While the market has had its share of bogeymen to worry about so far in 2016, mostly along the lines of the "Four Cs", namely China, Crude, Credit and Currencies, it has so far largely ignored one letter: the Big D, for Donald, as in how would a Trump presidency affect the market. And, as Reuters writes, it is time for Wall Street to add "the juggernaut that is Donald J. Trump to the list of what-ifs that is worrying Wall Street."
The kneejerk, conventional wisdom reaction is that the non-establishment outsider would be a big risk for stocks: "a growing realization that the unpredictable New York real estate developer is in a position to win the Republican nomination and then battle Hillary Clinton for the White House in November's election has caused some investors to sell U.S. stocks. They fear having such a wild-card president could trigger trade wars, hurt the economy and add a lot of market volatility."
AS Doug Kass notes, "as the market rarely feasts on lack of predictability - Trump represents a nightmare for investors this year." Kass said last week that he was adding to his existing short bet on the U.S. stock market in part because of Trump's increasingly strong position in the race.

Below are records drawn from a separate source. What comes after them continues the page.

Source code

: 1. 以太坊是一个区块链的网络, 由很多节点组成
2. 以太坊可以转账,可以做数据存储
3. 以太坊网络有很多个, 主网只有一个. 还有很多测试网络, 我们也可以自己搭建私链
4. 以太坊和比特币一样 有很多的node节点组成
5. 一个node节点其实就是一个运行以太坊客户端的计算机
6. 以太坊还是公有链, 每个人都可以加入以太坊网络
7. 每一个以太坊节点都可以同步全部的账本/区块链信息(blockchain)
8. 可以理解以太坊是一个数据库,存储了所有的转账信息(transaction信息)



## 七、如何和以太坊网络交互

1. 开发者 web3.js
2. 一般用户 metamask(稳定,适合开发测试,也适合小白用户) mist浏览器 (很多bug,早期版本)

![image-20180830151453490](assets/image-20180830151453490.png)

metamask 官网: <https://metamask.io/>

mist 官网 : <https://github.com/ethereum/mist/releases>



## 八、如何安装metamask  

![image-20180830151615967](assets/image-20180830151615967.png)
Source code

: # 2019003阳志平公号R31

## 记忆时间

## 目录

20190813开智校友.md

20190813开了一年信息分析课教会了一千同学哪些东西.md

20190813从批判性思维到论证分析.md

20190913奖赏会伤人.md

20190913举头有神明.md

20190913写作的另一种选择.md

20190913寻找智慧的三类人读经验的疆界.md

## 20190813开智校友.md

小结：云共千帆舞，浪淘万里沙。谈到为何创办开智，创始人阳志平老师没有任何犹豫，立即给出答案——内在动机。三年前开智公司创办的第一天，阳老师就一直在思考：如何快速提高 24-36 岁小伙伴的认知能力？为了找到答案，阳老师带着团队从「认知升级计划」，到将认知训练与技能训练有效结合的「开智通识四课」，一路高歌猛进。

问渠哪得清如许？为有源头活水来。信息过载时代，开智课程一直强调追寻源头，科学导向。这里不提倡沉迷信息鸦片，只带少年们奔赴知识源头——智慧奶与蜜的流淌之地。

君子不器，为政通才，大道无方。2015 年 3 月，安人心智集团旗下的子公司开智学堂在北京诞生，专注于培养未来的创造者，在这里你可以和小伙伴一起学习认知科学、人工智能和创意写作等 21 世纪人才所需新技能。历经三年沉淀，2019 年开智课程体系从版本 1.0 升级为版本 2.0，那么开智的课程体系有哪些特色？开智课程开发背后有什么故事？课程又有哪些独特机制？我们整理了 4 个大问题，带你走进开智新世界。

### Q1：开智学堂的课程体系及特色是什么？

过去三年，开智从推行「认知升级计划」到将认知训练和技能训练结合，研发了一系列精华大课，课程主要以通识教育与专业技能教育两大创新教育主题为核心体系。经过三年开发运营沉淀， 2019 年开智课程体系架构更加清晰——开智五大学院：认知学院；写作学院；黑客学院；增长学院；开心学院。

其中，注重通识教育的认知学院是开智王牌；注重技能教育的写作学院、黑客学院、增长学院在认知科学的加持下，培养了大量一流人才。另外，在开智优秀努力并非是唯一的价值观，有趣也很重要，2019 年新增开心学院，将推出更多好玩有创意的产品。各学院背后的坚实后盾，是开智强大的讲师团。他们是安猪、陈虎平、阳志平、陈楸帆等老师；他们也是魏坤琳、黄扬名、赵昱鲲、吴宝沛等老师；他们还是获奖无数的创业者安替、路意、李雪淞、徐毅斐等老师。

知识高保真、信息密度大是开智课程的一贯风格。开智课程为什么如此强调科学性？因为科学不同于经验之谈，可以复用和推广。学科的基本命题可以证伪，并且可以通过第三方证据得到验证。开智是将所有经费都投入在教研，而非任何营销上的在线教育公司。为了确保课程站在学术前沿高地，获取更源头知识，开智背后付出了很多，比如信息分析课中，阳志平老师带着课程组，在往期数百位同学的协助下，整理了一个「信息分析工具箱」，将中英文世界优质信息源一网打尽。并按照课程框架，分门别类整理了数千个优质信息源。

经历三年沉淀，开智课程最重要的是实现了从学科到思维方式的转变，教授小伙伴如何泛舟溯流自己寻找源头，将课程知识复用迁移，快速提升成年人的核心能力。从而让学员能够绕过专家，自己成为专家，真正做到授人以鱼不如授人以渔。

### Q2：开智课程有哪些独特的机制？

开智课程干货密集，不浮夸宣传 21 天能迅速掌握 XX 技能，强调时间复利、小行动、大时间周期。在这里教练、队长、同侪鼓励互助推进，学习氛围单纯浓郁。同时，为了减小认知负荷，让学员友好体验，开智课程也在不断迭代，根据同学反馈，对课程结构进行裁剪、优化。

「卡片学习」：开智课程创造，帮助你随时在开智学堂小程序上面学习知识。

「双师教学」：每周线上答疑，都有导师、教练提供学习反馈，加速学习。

The problem is that it is difficult to pigeonhole Trump's market policies: according to Reuters, "his statements on business and Wall Street don't neatly fit into one ideological worldview, but if anything, they are seen as isolationist in a globally connected world. He can also suddenly pick on businesses over various issues, such as his call for a boycott of Apple’s products after the tech giant refused to help the FBI unlock the iPhone used by one of the San Bernardino shooters."